Personal life
- Born: Mughalṭāy ibn Qalīj 1291
- Died: 1361 (aged 69–70) Cairo, Egypt
- Notable works: Ikmāl Tahdhīb al-Kamāl,; Al-Wāḍiḥ al-Mubīn,; Mukhtaṣar Tārīkh al-Khulafāʾ;
- Known for: Islamic scholarship, Hadith studies, Historical and biographical writings
- Occupation: Scholar, Author, Historian

Religious life
- Religion: Islam
- Denomination: Sunni
- Jurisprudence: Hanafi
- Creed: Ash'ari

= Maghlatay ibn Qalij =

Islamic scholar and author

Mughalṭāy ibn Qalīj (1291-1361) was an Islamic scholar and author during the Mamluk era. His works span various topics, including biographical dictionaries, historical accounts, and religious studies. His works, such as Ikmāl Tahdhīb al-Kamāl and Al-Wāḍiḥ al-Mubīn, showcase his versatility, encompassing hadith studies, history, and literature. Qalīj's scholarly pursuits and writings remain invaluable resources for understanding medieval Islamic scholarship and the Mamluk Sultanate's rich intellectual traditions.

==Biography==
Qalij was born in the late 13th century and lived until the mid-14th century. He was active during the Mamluk Sultanate, deeply engaged in his time's intellectual traditions.

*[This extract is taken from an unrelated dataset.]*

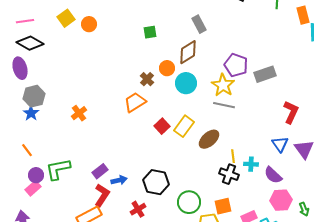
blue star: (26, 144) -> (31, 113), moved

Qalij made contributions to Islamic scholarship through his documentation and analysis of historical figures, events, and religious concepts. His focus on biographical dictionaries preserved important information about the narrators of hadith. Additionally, his exploration of martyrdom in love (shuhada' al-hubb) demonstrates his versatility as a writer, bridging gaps between religious devotion and human emotion.

He died in Cairo in 762 AH (1361 CE).

== Literary contributions==
Qalīj authored several influential books across different genres. Some of his most notable works include:

- Ikmāl Tahdhīb al-Kamāl fī Asmāʼ al-Rijāl:
It is a biographical dictionary of narrators of Hadiths. It serves as a continuation and completion of earlier efforts in this field, such as Ibn Hajar al-Asqalani's Tahdhīb al-Kamāl. The book has been described as a "treasure trove" containing excerpts from many now-lost manuscripts. A modern edition of the text was published in 2001 by al-Fārūq al-Ḥadīthah lil-Ṭibāʻah wa-al-Nashr.

- Al-Wāḍiḥ al-Mubīn fī Dhikr Man Istashhada min al-Muḥibbīn:
This work focuses on individuals who died for love, blending history, literature, and spirituality. Edited versions of the manuscript exist in Istanbul.

- Mukhtaṣar Tārīkh al-Khulafāʾ
A concise history of the caliphs, this book provides insights into the political and religious leadership of the early Islamic period. Published by Dar al-Fajr lil-Nashr wa-al-Tawzi in 2001.

- 'Al-Taḥfah al-Jasīmah fī Dhikr Ḥalīmah' (The Treasured Treatise on Halimah):
which explores themes related to Halima, the wet nurse of Prophet Muhammad.

- Al-Durr al-Manẓūm min Kalām al-Muṣṭafá al-Maʿṣūm:
A classical work on Hadith, this text organizes Prophetic sayings according to subjects of Islamic law. It reflects Mughalṭāy’s systematic approach to compiling religious knowledge and demonstrates his expertise in structuring legal and theological material.

- Al-Ishārah ilá Sīrat al-Muṣṭafá wa-Tārīkh Man Baʿdahu min al-Khilāfā:
This book, published in 1996, combines a biography of Prophet Muhammad with a historical account of the caliphs who succeeded him.